As expected, implementation of the new VAT code has been greeted with loud protests. It reminded me of the famous quote by the 18th century British statesman Edmund Burke: “To tax and to please, no more than to love and to be wise, is not given to men.”
Indeed, all taxes are inherently unpopular. What I don’t understand is why we don’t make as much noise when the government is expanding unsustainably- and stand by as we watch the political elite burst the budget by devoting a disproportionate share of taxpayer money on buying expensive limousines.
Tax and spend has been the unspoken mantra of the government for the last ten years. VAT is only one side of the issue. The other side of taxation is the spending done by the State. And here things are really out of control. The government has become too big and hence the pressure for more revenues.
That is why as we debate the impact of the new VAT regime on consumer prices, we must also look at the expenditure side as well. Indeed, the elephant in the room here is the ballooning of government spending.

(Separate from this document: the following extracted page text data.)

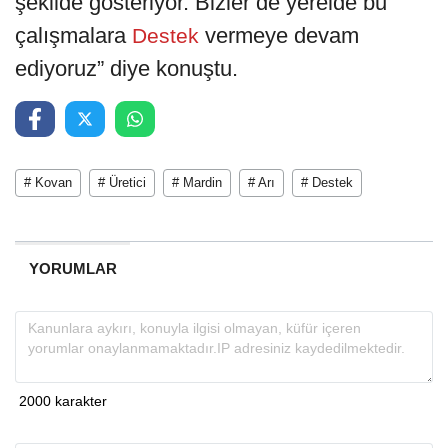
şekilde gösteriyor. Bizler de yerelde bu
çalışmalara
vermeye devam
Destek
ediyoruz” diye konuştu.
# Kovan
# Üretici
# Mardin
# Arı
# Destek
YORUMLAR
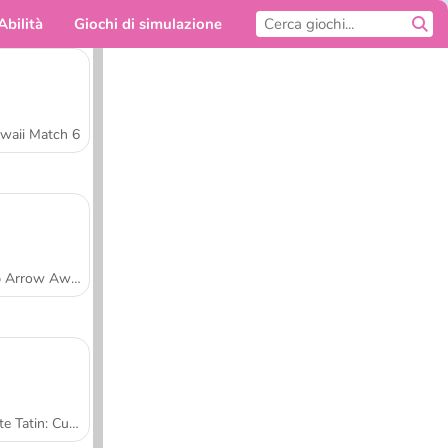
Abilità
Giochi di simulazione
Per te
waii Match 6
Tap Arrow Away
Tarte Tatin: Cucina con Sara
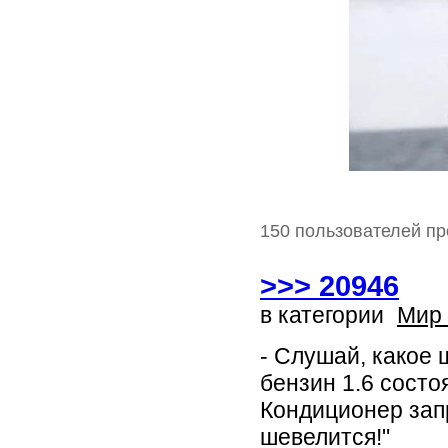
150 пользователей пр
>>> 20946
в категории
Мир
- Слушай, какое
бензин 1.6 состо
Кондиционер запр
шевелится!"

This is how we have ended up with the VAT code we are now complaining too loudly about.
Broadly and looking at the numbers, here is how the government spends the money it collects from us. The largest share of our taxes is consumed by the political sector, namely Parliament, the presidency, the Judiciary, constitutional commissions, ministries and departments dealing with administration.

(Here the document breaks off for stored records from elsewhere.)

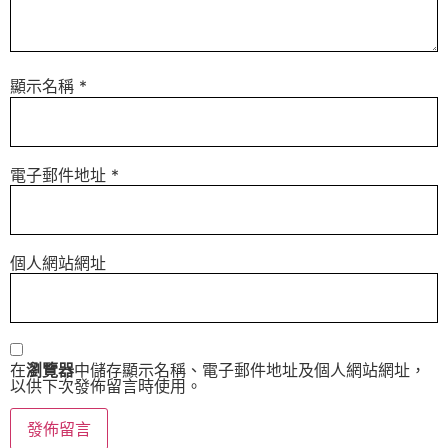
顯示名稱
*
電子郵件地址
*
個人網站網址
在
瀏覽器
中儲存顯示名稱、電子郵件地址及個人網站網址，
以供下次發佈留言時使用。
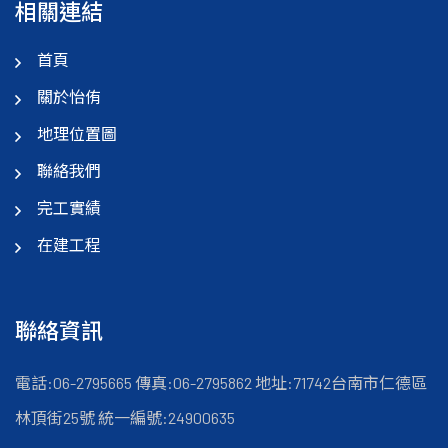
相關連結
首頁
關於怡侑
地理位置圖
聯絡我們
完工實績
在建工程
聯絡資訊
電話:06-2795665
傳真:06-2795862
地址:71742台南市仁德區
林頂街25號
統一編號:24900635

We also know that a far greater proportion of this money is consumed in wages, expensive cars and grotesquely furnished offices.
The second largest consumer of our taxes is the category known as Consolidated Fund Services, money spent on servicing public debt, pensions, statutory obligations and salaries of holders of constitutional offices.
The public debt has risen unsustainably to 54 per cent of the GDP. The third category are autonomous government agencies such as public universities, public funded research bodies and parastatals, including regional development authorities.
The pertinent question, therefore, is the following: should it, really, surprise that there is more and more pressure on the government to raise more tax revenues.
Clearly, the oppressive the VAT regime we are now complaining about is just but the price we are paying for allowing the budget of Parliament, the Judiciary and constitutional commissions to expand almost five-fold in just over five years.
Today, the parking lots of Parliament and the Judiciary are a theatre of obscene opulence. Displayed there are expensive four-wheel drive vehicles and limousines purchased at the expense of the taxpayer.
We are a country of major contradictions. We don’t’ spend enough on maintain roads. Yet we will be the first to invoke bad roads as justification for allowing the political class to purchase fuel guzzlers.
We pay hefty salaries to MPs, judges and governors. But fully trained nurses and paramedics out of medical training colleges take years to be absorbed in rural dispensaries.
Graduates from State-owned primary teacher training colleges wait for years to be absorbed in primary schools. This is despite the fact that we have pathetic pupil-teacher ratios and notwithstanding the fact that the government has been running a free primary school programme for in excess of ten years.
University graduates in specialised disciplines such as veterinary medicine, civil engineering and agricultural economics tarmac for years and are unable to secure jobs in the civil service.
While our politicians obsess with the new VAT code, the problem of too much government is studiously avoided.
We should be engaged in a fact-based policy debate about balancing spending with tax reform.